NexGen Cloud
Multi-region GPU cloud (OpenStack-based). Title updated during internal restructuring; scope unchanged.
- Built the infrastructure operations function around a clear operating model, escalation paths, and permission/IAM scopes, separating L1/L2 support from infrastructure engineering and reducing repeat escalations into the engineering team.
- Owned observability platform strategy: designed a unified monitoring architecture feeding a new Network Operations Centre (NOC) and led build-vs-buy / total-cost-of-ownership selection (open-source Prometheus/VictoriaMetrics + DCGM vs commercial), scaling the approach toward a large-scale NVIDIA B200 SuperPOD region.

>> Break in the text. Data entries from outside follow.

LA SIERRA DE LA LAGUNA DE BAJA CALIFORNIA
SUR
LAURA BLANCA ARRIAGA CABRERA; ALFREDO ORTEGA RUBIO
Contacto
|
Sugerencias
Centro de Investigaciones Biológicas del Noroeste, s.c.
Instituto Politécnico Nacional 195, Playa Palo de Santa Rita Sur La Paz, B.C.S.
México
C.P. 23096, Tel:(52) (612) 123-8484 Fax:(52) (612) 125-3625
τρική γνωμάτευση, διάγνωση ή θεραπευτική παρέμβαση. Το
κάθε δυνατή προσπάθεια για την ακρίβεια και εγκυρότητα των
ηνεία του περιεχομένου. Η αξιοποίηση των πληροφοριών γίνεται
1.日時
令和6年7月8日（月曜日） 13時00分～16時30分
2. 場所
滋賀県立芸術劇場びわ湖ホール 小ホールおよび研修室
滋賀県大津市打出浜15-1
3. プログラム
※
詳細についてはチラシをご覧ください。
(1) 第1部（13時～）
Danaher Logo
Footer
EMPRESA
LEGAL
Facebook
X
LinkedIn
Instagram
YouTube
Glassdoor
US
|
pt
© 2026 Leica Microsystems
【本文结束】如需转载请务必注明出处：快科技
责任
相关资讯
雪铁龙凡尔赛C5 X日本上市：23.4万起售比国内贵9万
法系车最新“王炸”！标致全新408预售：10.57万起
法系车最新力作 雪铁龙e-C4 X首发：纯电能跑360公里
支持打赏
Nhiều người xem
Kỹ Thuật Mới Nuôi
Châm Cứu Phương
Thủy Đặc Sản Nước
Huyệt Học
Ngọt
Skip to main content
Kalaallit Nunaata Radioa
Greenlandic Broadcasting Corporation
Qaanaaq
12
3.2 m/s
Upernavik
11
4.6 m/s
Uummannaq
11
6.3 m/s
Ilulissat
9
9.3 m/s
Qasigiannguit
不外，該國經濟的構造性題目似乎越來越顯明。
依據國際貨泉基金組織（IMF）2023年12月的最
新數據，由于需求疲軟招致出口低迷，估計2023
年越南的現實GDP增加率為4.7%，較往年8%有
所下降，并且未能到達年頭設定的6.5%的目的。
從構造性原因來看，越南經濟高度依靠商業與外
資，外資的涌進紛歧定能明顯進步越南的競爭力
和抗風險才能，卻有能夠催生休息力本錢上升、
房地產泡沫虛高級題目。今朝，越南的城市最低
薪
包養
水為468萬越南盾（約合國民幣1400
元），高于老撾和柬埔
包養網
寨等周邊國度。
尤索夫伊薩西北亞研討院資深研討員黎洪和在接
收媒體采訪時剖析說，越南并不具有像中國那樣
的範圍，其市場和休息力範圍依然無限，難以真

- Primary engineer for centralised bare-metal observability, building a NetBox-driven stack where in-region collectors feed a central VictoriaMetrics and Grafana deployment with an alert suite tuned for signal over noise. Currently centralising monitoring across the EU bare-metal region (two clusters).
- Built CX and L2 enablement across OpenStack, Linux, and networking: training tracks, runbooks, decision trees, and scoped self-service workflows.
- Coordinated data-centre, hardware, and partner engagement, and led the observability procurement process through vendor evaluation, scenario presentation, and partner justification.
- Established incident-response and root-cause-analysis (RCA) practice; led major-incident response and authored RCAs for customer-impacting outages.